*Provided data:*
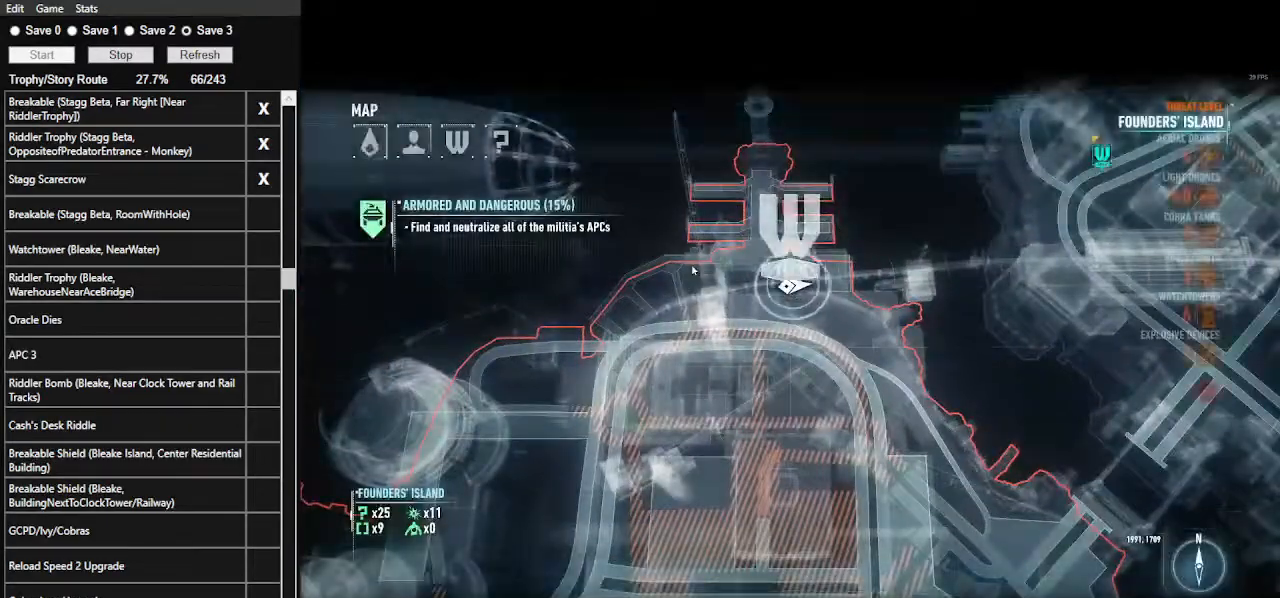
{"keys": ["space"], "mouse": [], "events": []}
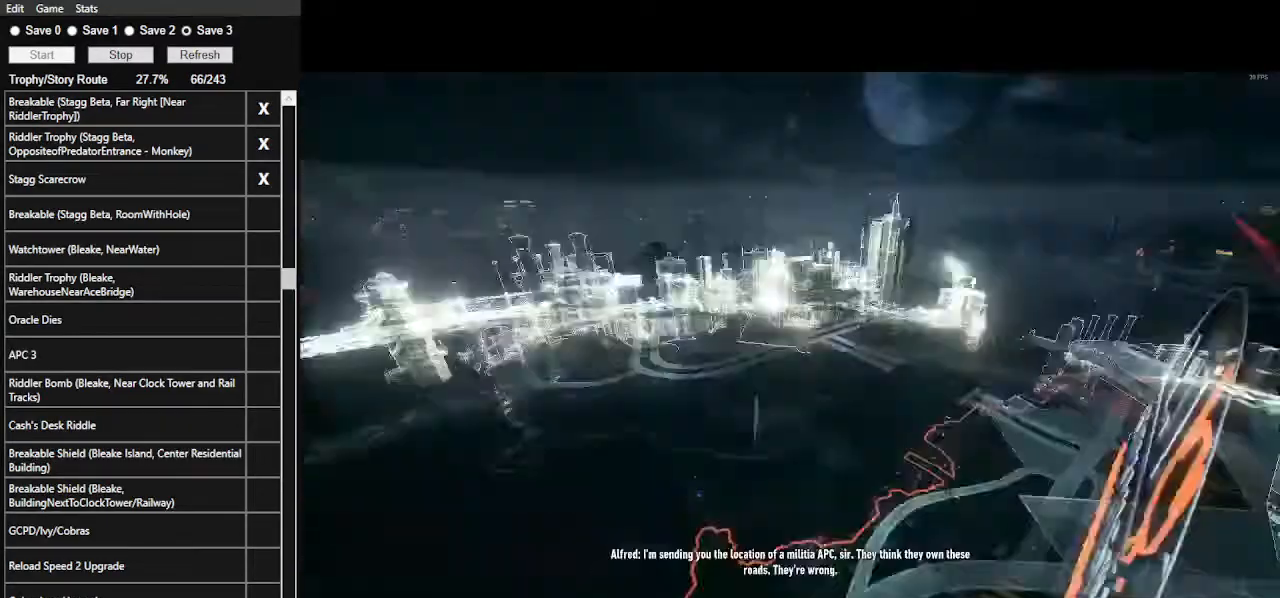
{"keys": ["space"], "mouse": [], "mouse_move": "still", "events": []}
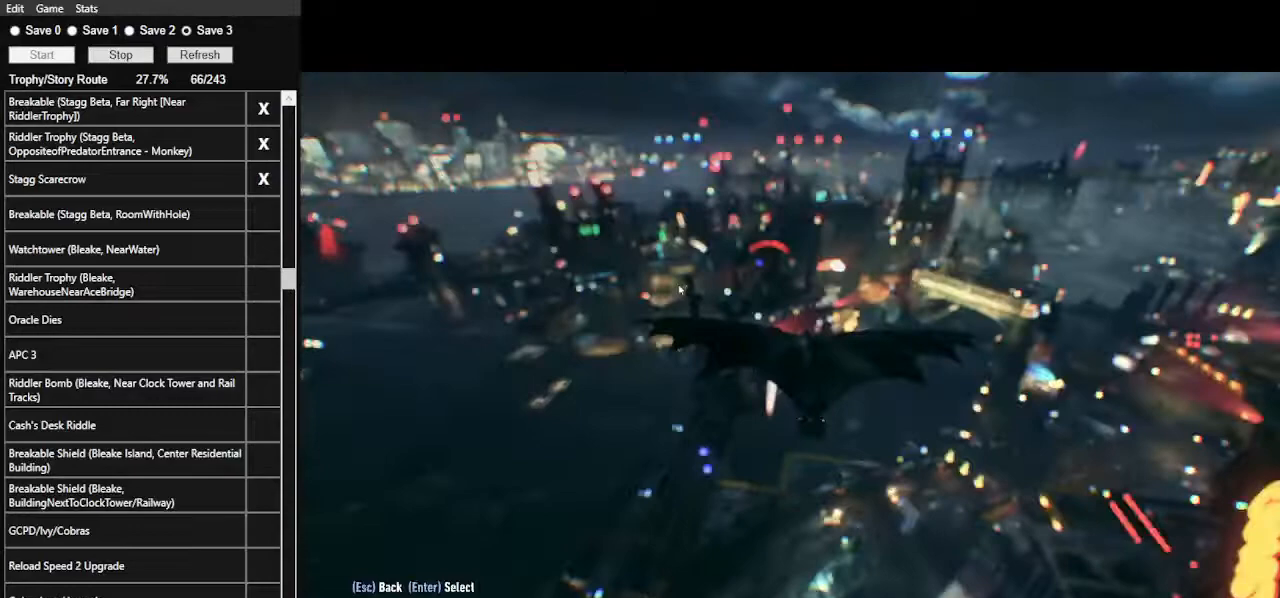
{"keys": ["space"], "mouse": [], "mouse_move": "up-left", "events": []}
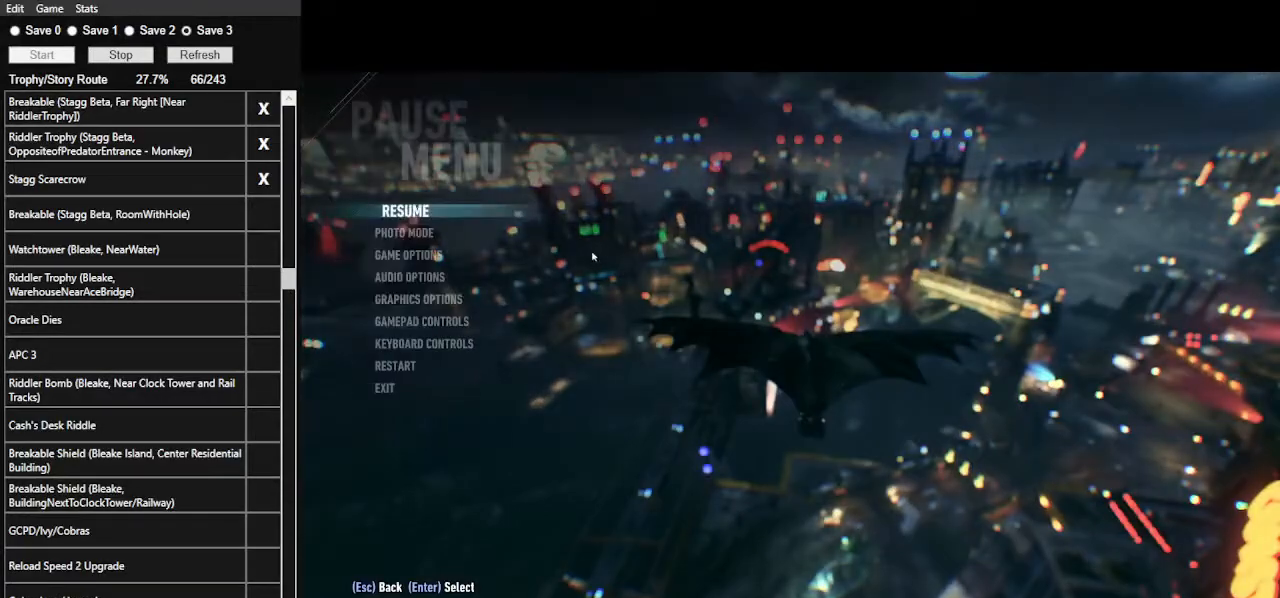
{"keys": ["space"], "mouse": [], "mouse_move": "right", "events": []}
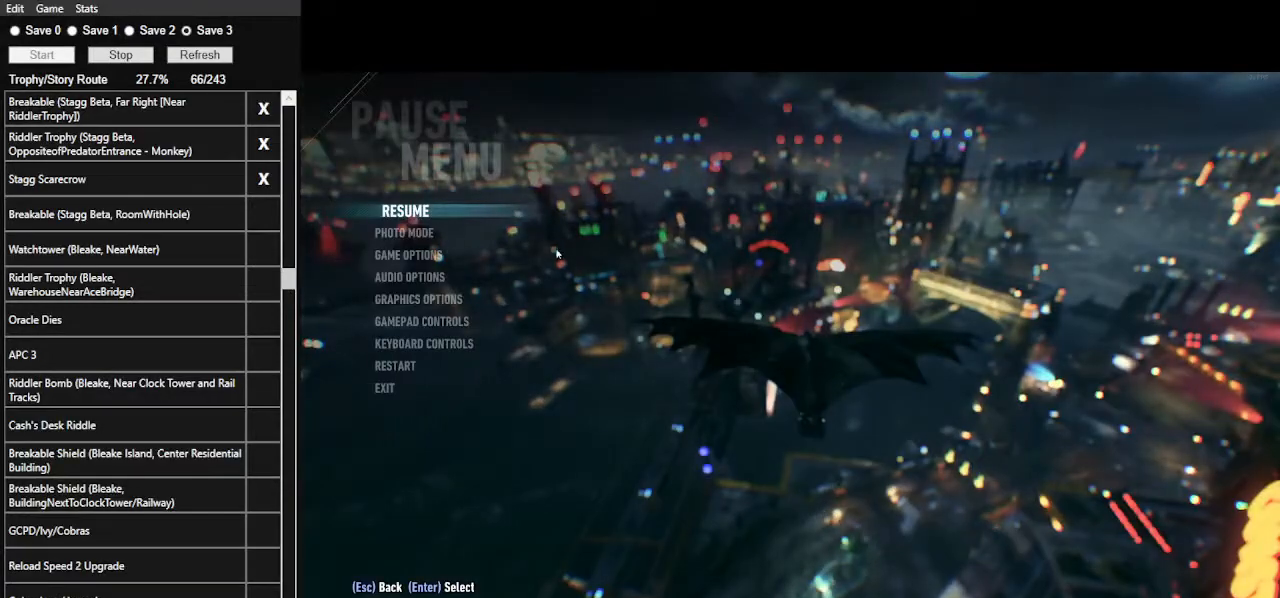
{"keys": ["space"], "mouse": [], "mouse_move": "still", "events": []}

==

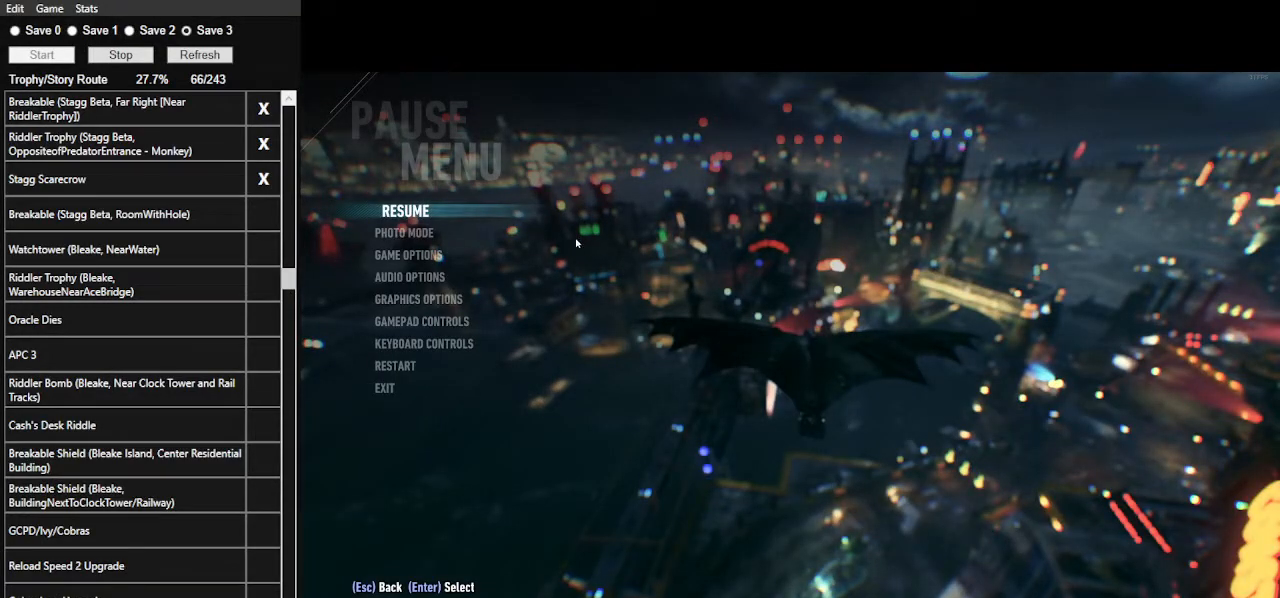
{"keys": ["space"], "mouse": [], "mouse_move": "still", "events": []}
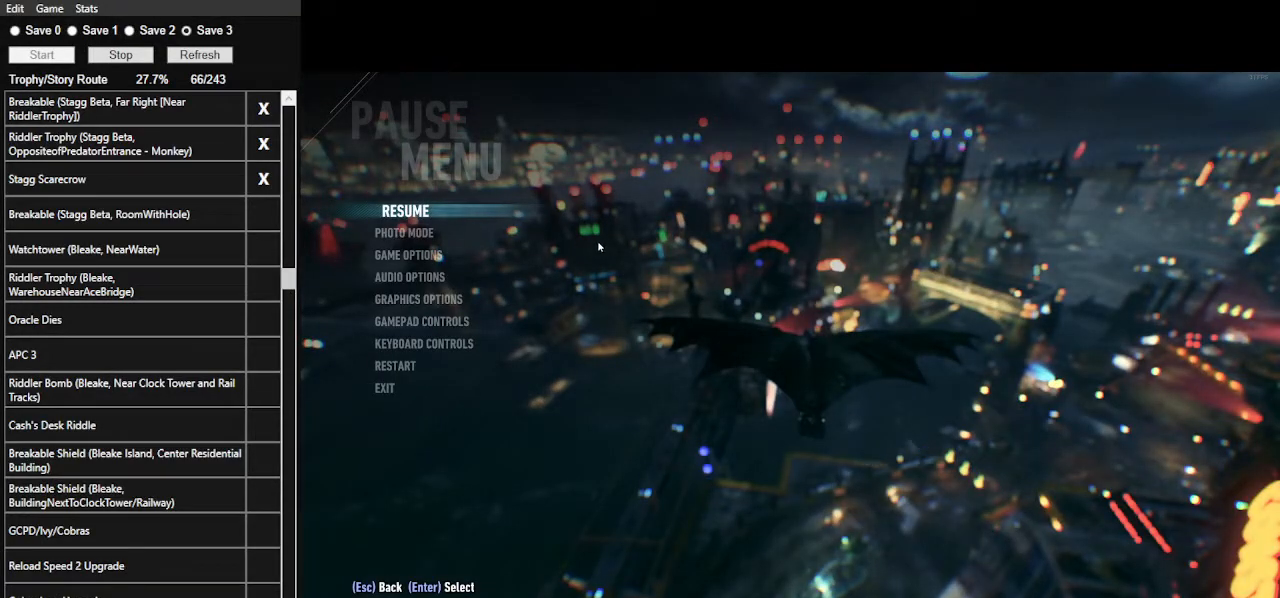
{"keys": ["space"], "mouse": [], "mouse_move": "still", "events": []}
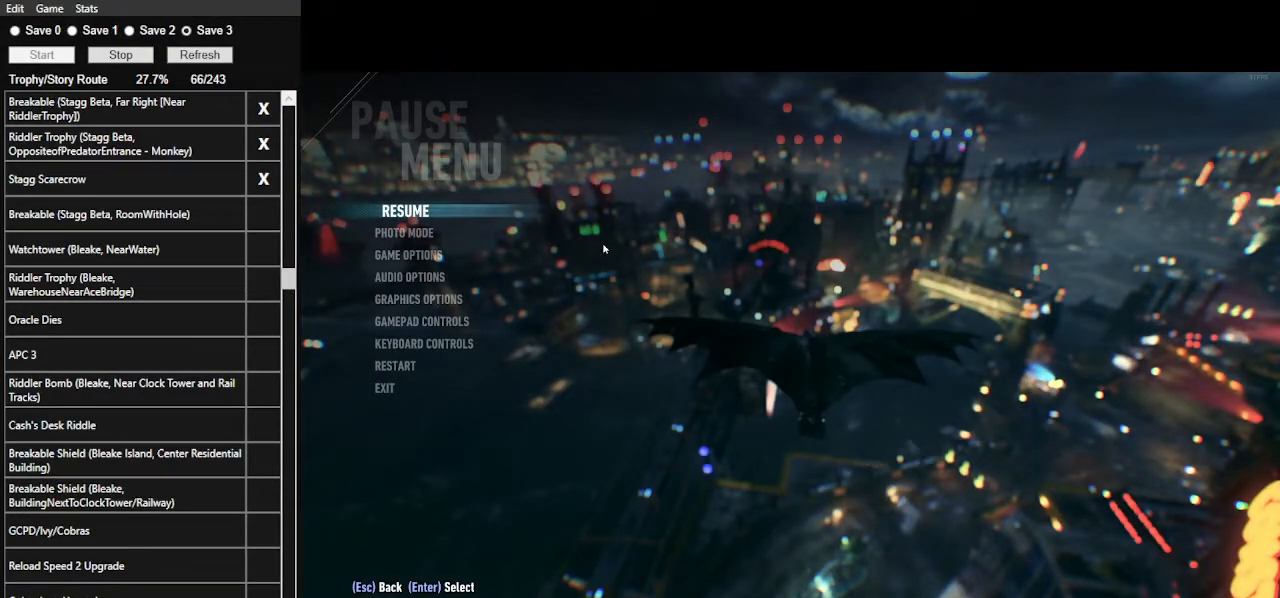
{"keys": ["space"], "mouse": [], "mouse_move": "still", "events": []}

---

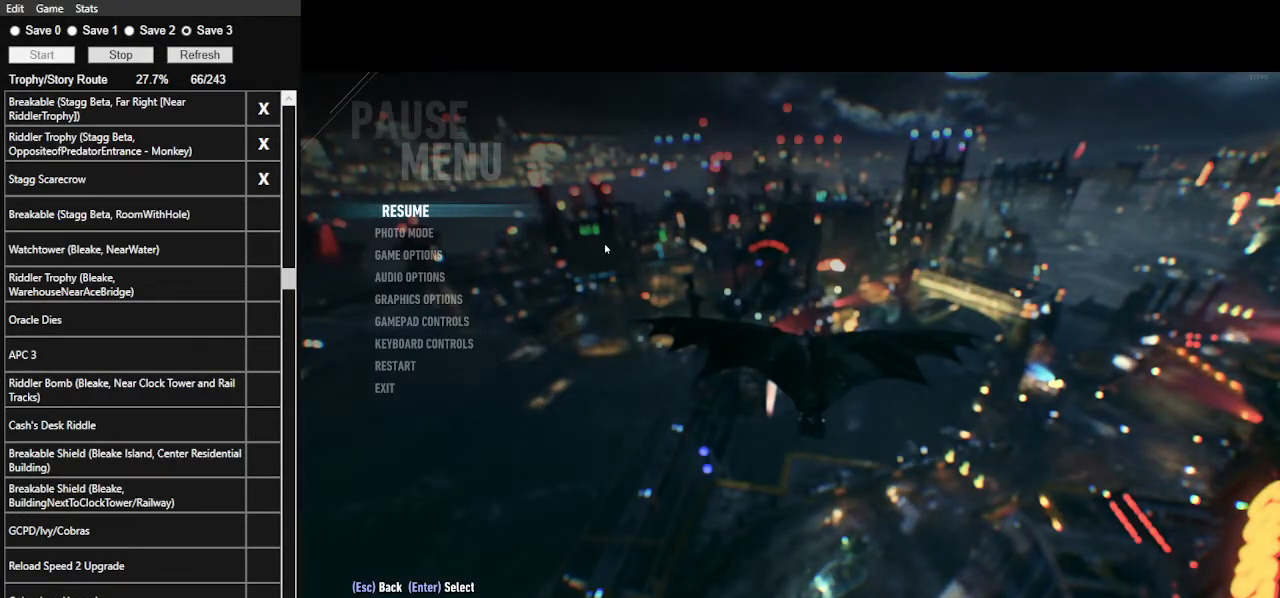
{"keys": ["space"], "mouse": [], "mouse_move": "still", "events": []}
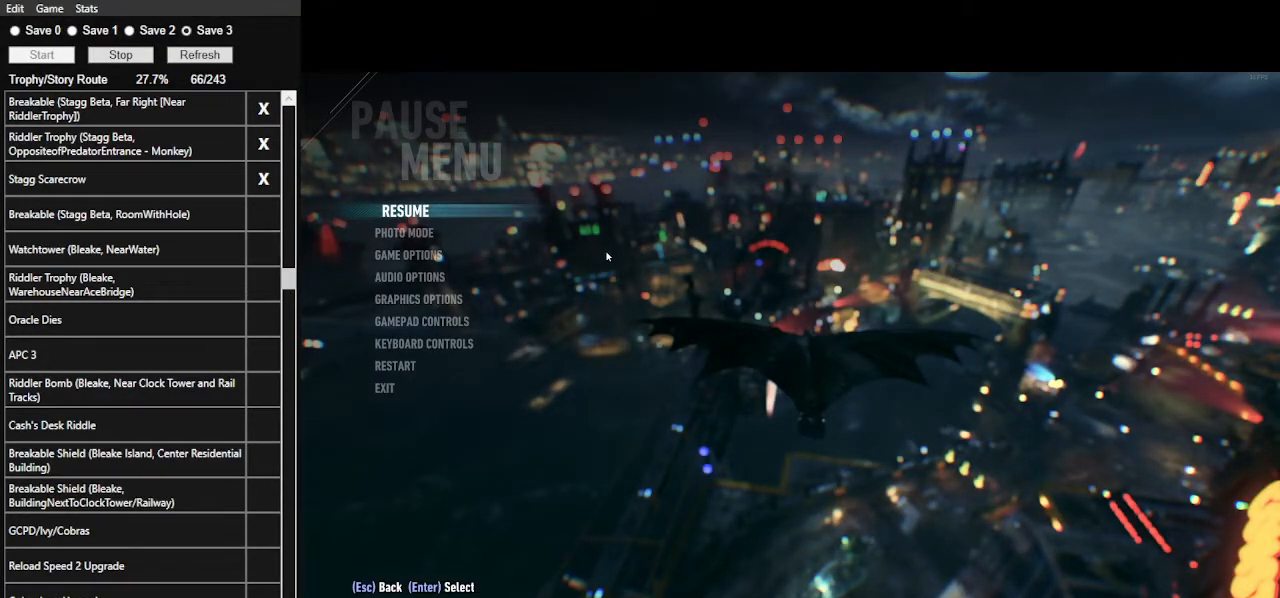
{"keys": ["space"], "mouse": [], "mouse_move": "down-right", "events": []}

*Work instructions:* Each line of the material above that includes the word "right" counts once; give the total number alone.

*Exercise result:* 2